Regional positionierte sich das Regime seit Ausbruch der kriegerischen Kampfhandlungen zwischen Israel und der Hamas in und um Gaza seit dem 7.10.2023 öffentlich an der Seite der Palästinenser und kritisierte Israel, mit dem sich Syrien formell weiterhin im Kriegszustand befindet, scharf (AA 2.2.2024).
Syrische Interimsregierung und syrische Heilsregierung, Zeitpunkt 11.07.2023
Im März 2013 gab die Nationale Koalition der syrischen Revolutions- und Oppositionskräfte als höchste offizielle Oppositionsbehörde die Bildung der syrischen Interimsregierung (Syrian Interim Government, SIG) bekannt, welche die Gebiete außerhalb der Kontrolle des Regimes im ganzen Land verwalten soll. Im Laufe der Zeit schrumpften die der Opposition angehörenden Gebiete jedoch, insbesondere nach den Vereinbarungen von 2018, die dazu führten, dass Damaskus die Kontrolle über den Süden Syriens und die Oppositionsgebiete im Süden von Damaskus und im Umland übernahm. Der Einfluss der SIG ist nun auf die von der Türkei unterstützten Gebiete im Norden Aleppos beschränkt (SD 18.3.2023). Formell erstreckt sich ihr Zuständigkeitsbereich auch auf die von Hay'at Tahrir ash-Sham (HTS) kontrollierte Zone. Dort wurde sie von der HTS jedoch an den Rand gedrängt (Brookings 27.1.2023). Die von der HTS kontrollierten Gebiete in Idlib und Teile der Provinzen Aleppo und Latakia werden inzwischen von der syrischen Heilsregierung (Syrian Salvation Government, SSG), dem zivilen Flügel der HTS, regiert (SD 18.3.2023).

Gezeigte Daten
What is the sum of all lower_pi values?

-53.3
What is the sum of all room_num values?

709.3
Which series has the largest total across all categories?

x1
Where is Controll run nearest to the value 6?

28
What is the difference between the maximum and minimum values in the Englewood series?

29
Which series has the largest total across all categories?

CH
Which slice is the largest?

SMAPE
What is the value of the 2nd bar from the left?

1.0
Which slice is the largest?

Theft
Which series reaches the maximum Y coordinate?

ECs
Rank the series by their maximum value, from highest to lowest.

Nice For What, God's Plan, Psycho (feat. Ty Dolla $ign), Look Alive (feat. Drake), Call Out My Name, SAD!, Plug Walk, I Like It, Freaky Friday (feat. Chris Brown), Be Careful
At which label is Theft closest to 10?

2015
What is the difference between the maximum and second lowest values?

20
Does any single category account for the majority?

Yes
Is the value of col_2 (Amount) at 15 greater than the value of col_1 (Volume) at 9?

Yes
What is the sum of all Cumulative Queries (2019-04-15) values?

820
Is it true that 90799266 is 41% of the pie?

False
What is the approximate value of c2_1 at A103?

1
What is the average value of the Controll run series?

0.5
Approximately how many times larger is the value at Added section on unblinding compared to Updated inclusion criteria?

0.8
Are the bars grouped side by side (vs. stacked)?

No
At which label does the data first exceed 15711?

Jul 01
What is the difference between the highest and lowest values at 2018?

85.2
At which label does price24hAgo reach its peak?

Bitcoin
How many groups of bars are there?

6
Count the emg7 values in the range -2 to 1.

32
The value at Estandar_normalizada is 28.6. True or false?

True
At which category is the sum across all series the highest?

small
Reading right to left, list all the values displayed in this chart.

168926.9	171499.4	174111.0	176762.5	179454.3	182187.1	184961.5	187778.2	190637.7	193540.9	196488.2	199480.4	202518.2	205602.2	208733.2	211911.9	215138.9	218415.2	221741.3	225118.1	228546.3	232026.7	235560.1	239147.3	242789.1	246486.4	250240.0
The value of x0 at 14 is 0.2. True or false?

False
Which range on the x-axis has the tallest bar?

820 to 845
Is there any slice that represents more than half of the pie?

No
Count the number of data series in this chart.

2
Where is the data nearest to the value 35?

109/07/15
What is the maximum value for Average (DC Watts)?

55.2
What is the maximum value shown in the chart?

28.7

Aufgaben
a – Nenne alle Quellenangaben, die im Text über Syrien in Klammern stehen, in der Reihenfolge ihres Auftretens und mit Wiederholungen.
b – Führe den Text über Syrien nach seinem letzten Satz weiter.
Die Daten spielen hierfür keine Rolle.

Antworten
a –
1. AA 2.2.2024
2. SD 18.3.2023
3. Brookings 27.1.2023
4. SD 18.3.2023

b –
Nicht-staatliche Akteure in Nordsyrien haben systematisch daran gearbeitet, sich selbst mit Attributen der Staatlichkeit auszustatten. Sie haben sich von aufständischen bewaffneten Gruppen in Regierungsbehörden verwandelt. In Gebieten, die von der HTS, einer sunnitischen islamistischen politischen und militärischen Organisation, kontrolliert werden, und in Gebieten, die nominell unter der Kontrolle der SIG stehen, haben bewaffnete Gruppen und die ihnen angeschlossenen politischen Flügel den institutionellen Rahmen eines vollwertigen Staates mit ausgefeilten Regierungsstrukturen wie Präsidenten, Kabinetten, Ministerien, Regulierungsbehörden, Exekutivorganen usw. übernommen (Brookings 27.1.2023).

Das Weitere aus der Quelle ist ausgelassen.